The help desk knowledge base is a library of valuable articles available for access by help desk technicians and end-users being supported by those technicians. It is usually managed by the IT team but can sometimes be updated by end-users or a documentation team. A knowledge base, when implemented correctly, can be a crucial part of operating a world class help desk. In this article, we will discuss how to build a help desk knowledge base.
In any company, there could be times when the help desk receives an overflow of tickets. As the inflow of tickets rises, chances are that some percentage of the help desk tickets received will be about issues that help desk technicians have resolved in the past for other users. Without a knowledge base and a staff that is familiar with utilizing it, your technicians will be spending time troubleshooting issues which have already been solved previously. This results in wasted time, effort and ultimately money for your help desk operation as well as taking away time that your technicians could be spending working on more critical problems.

Dataset entries:
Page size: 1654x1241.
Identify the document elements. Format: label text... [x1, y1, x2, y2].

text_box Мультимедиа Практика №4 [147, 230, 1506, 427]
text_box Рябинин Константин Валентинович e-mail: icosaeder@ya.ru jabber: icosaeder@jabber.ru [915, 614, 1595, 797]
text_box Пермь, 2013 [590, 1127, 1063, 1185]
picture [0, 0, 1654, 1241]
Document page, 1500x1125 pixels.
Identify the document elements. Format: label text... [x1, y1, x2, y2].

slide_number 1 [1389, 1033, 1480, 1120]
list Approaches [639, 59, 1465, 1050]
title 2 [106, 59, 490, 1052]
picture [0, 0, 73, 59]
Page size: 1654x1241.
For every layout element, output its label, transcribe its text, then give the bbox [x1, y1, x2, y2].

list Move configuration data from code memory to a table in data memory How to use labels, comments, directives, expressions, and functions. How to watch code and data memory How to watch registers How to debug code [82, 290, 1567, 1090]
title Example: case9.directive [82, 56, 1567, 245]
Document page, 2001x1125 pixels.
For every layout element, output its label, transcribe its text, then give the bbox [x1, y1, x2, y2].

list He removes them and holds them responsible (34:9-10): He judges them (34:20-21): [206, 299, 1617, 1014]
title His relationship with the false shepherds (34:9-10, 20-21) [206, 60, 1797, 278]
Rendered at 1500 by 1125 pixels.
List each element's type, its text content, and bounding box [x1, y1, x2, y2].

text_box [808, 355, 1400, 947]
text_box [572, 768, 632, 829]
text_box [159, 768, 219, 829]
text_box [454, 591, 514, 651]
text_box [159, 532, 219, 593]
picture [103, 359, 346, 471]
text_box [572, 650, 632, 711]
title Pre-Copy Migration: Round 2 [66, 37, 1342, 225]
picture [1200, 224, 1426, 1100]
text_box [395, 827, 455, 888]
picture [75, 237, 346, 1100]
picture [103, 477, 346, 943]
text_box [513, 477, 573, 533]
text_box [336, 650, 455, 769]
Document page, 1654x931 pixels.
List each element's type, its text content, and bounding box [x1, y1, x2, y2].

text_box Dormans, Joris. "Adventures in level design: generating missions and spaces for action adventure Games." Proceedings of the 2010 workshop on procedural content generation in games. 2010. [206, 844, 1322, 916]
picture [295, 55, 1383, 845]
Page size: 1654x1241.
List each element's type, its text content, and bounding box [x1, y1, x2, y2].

Instruction A:
Edit the help desk knowledge base article between "In any company, there" and "more critical problems.", inclusive, and write that passage out with "technicians" changed to "agents".
Instruction B:
Reproduce the lines of the listing between the line holding "Document page, 1654x931 pixels." and the end of the listing, inclusive.
The help desk article and the listing have no connection to each other.

Written answer A:
In any company, there could be times when the help desk receives an overflow of tickets. As the inflow of tickets rises, chances are that some percentage of the help desk tickets received will be about issues that help desk agents have resolved in the past for other users. Without a knowledge base and a staff that is familiar with utilizing it, your agents will be spending time troubleshooting issues which have already been solved previously. This results in wasted time, effort and ultimately money for your help desk operation as well as taking away time that your agents could be spending working on more critical problems.

Written answer B:
Document page, 1654x931 pixels.
List each element's type, its text content, and bounding box [x1, y1, x2, y2].

text_box Dormans, Joris. "Adventures in level design: generating missions and spaces for action adventure Games." Proceedings of the 2010 workshop on procedural content generation in games. 2010. [206, 844, 1322, 916]
picture [295, 55, 1383, 845]
Page size: 1654x1241.
List each element's type, its text content, and bounding box [x1, y1, x2, y2].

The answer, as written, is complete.